Il Corriere dello Sport propone ai lettori una nuova veste grafica, nell’impaginazione, nella scelta di corpi e caratteri. Sono affezionato al Corriere dello Sport: nel 1965, cioè la bellezza di 49 anni fa, al Corriere dello Sport fui assunto e iscritto nell’ordine dei giornalisti. Allora la sede era in via IV Novembre, il direttore era Antonio Ghirelli.
Oggi è cambiato quasi tutto. I giornalisti e i dipendenti del quotidiano di allora sono quasi tutti in pensione o non ci sono più. Ho lavorato nel palazzetto di piazza Indipendenza, cioè nella stessa sede di oggi, ma è cambiato, come ho detto, pressoché tutto.
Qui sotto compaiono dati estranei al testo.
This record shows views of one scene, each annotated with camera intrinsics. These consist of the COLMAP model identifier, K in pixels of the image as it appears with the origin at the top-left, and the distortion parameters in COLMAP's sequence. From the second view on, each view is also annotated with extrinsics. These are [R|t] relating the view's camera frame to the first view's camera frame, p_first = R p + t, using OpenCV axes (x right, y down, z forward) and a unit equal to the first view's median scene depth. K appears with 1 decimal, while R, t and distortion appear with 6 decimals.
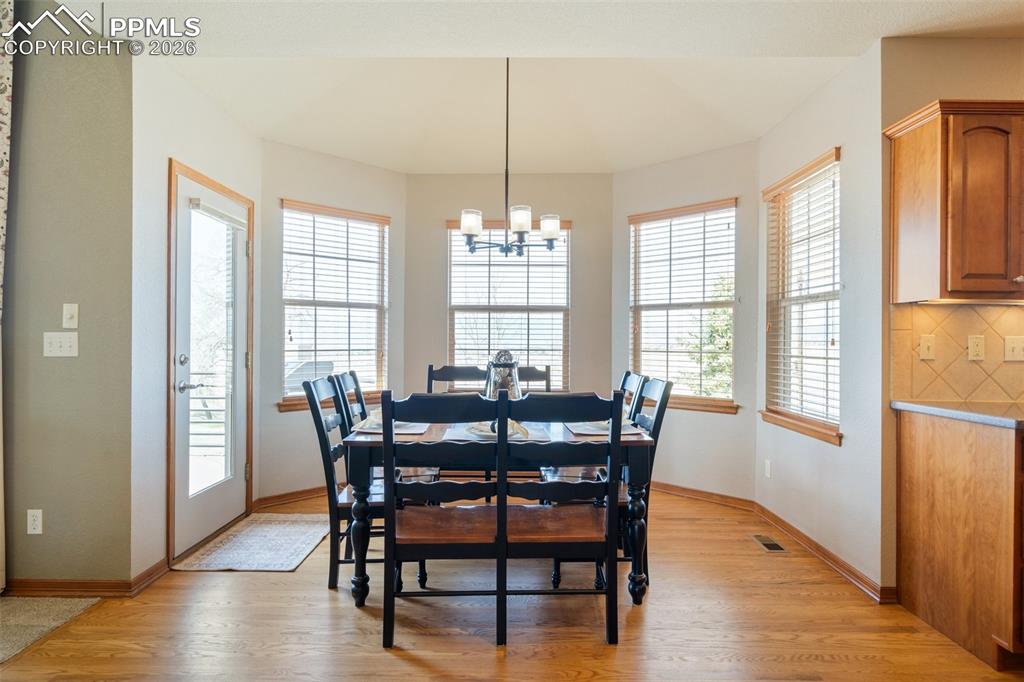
lens RADIAL K [[571.5, 0, 514.6], [0, 571.5, 338.4], [0, 0, 1]] dist [0.001310, 0.000448]
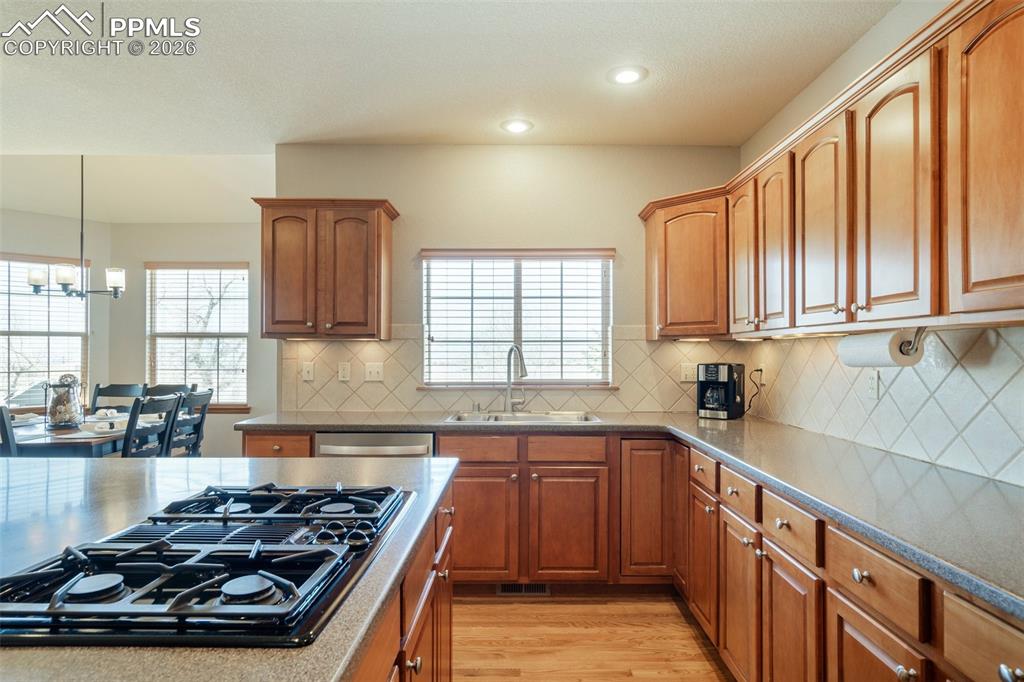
lens RADIAL K [[560.9, 0, 513.4], [0, 560.9, 346.5], [0, 0, 1]] dist [0.000099, 0.000151]
pose [[0.999974, -0.007142, -0.000466, 0.966001], [0.007140, 0.999962, -0.004916, -0.027035], [0.000501, 0.004913, 0.999988, -0.266895]]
Conosco e apprezzo il direttore Paolo De Paola e il suo braccio destro Stefano Barigelli, leggo le firme di tanti bravi colleghi – che non conosco.
Roberto Amodei, figlio dell’editore che mi assunse, Franco Amodei, è riuscito a fare ciò che raramente ai figli dei grandi personaggi riesce: se non proprio emulare le gesta del padre, inarrivabile come tutti i pionieri, è stato però capace di sviluppare l’impresa, mantenere l’equilibrio tra le risorse e le ambizioni, senza trascinarla in avventure disastrose.
Complimenti a tutti, dall’editore, ai suoi dirigenti, a tutti i colleghi, fino all’ultimo e più giovane fattorino: un giornale è un lavoro di gruppo, proprio come una squadra di calcio, nel successo e nei momenti meno felici. Una famiglia, e non mi sembra retorico dirlo, visto che in questa famiglia ho vissuto per quattro anni prima di prendere strade diverse, e ancora le sono affezionato.